Open Internet FCC Comment

16 07 2014

In honor of the fact that the FCC had to extend the deadline for comment on net neutrality/ Open Internet because their servers got hammered, below is the comment I sent in. There is still time, send your comment via e-mail to openinternet@fcc.gov until Midnight Friday the 18th.

First, make no mistake, there is no such thing as a “Fast Lane” on the internet.  Senator Ted Stevens was wrong, the internet is not a series of tubes. What Verizon, Time Warner, etc want to do is to artificially limit the ability of the populous to distribute their intellectual property based on whether they can pay a fee.  And this fee wouldn’t, like toll bridges, go to create faster infrastructure that, in theory, would one day be opened to the public after being paid for.  This fee would line the pockets of the companies that run them. Don’t call the paid tier a “fast lane”, say what it is, speed throttling for everyone else.

(For clarity of purpose I won’t REALLY get into the whole fact that someone in your office should CLEARLY be bringing collusion charges against cable companies, given that the CEO of one of the companies argued that a merger didn’t hurt competition because the two companies were not competitors because they agreed not to overlap regions…)

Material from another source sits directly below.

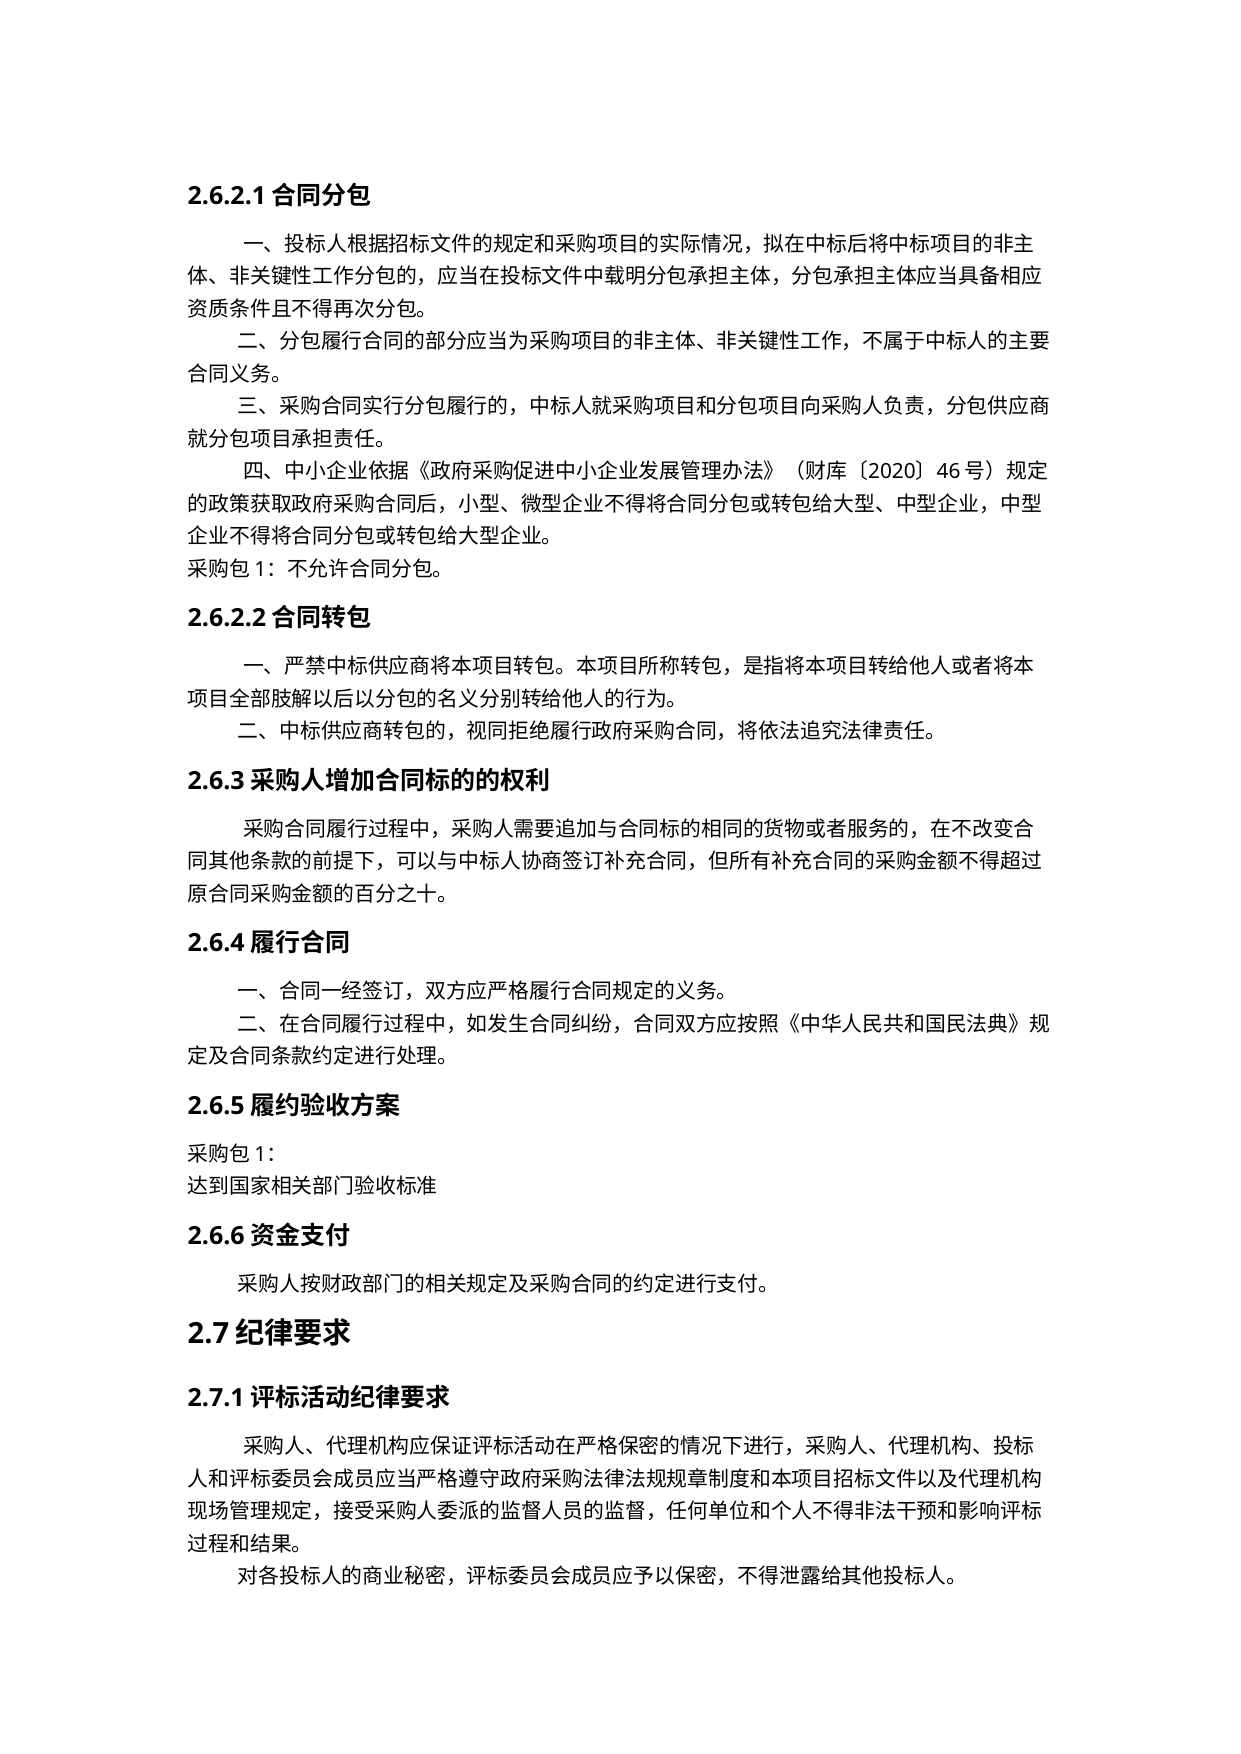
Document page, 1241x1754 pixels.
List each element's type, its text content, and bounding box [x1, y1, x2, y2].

Instead of restricting flow, do what the US should have been doing during this entire economic downturn, and investing in our infrastructure. Create jobs by re-building bridges, renovating our schools, and installing fiber optic line under every interstate highway.  It would cost money, but would give thousands of engineers, architects, landscape architects, IT professionals, and construction workers jobs now, reduce pollution, increase quality of life, and . By giving true high speed internet access to rural communities telecommuting becomes a realistic option for millions more people, which could reduce some people’s commutes from 5 days a week to 1 or two days.  People could buy houses and live where they want, and can afford, not be stuck renting in a place too expensive because it’s closer to work.

Our current communication system is part of what is holding the US back in technology, science, and math.  Letting Verizon or AT&T charge Netflix more for faster movie streaming will not help that, if anything it will hurt it more.  Why, as an upstart 16 year old, should I really dive into computer programming if I know that there is no way I can make my idea for the next social network work because it will be stuck behind a speed throttling wall.

What makes the internet so powerful, and so inspirational, is the fact that it is a 100% open market.  Most things online are free. Nerdist.com has become a mainstay on the internet at this point, hosting tens of podcasts, video shows, and has led to some TV shows.  The founder, Chris Hardwick, has talked about how he started the site as a blog because he thought he could talk about the stuff he liked better then the way it was being covered, and that he always planned that it would be bigger than himself- he would have specialist writers/hosts for different types of information. If he has known that after founding the site, he would soon hit a wall where other sites would become more attractive because his bandwidth was being throttled but that he might not be able to get the revenue to upgrade because of the throttling, do you think he still would have put everything he did into that site?  He probably would have played it safe, and done some great work, but not sunk his heart and soul into it. It would have prevented the creation of a site that has given people jobs directly, and indirectly by inspiring people to go out and work on their passions.

The internet is great because it allows people to put their passion forward for free. To see where they stand with an investment of time alone, and get a true vision of where they stand.  And to be in a community that embraces the competition.  When I started working on developing rendering skills in photoshop for Landscape Architecture, I didn’t sock them away; I went online and not only shared the results but wrote tutorials on how I did what I did. All in the hopes that someone would see it, learn it, figure out some new tricks and get even better than I was. Maybe I would then see what they did in a magazine, and would be able to figure out how they did it.  This circular feedback loop that is so much of the internet could be destroyed by throttling.  The rendering techniques I learned helped get me the job I had before my current one, and the one I have today.  Throttling would pull that rug out from under our feet.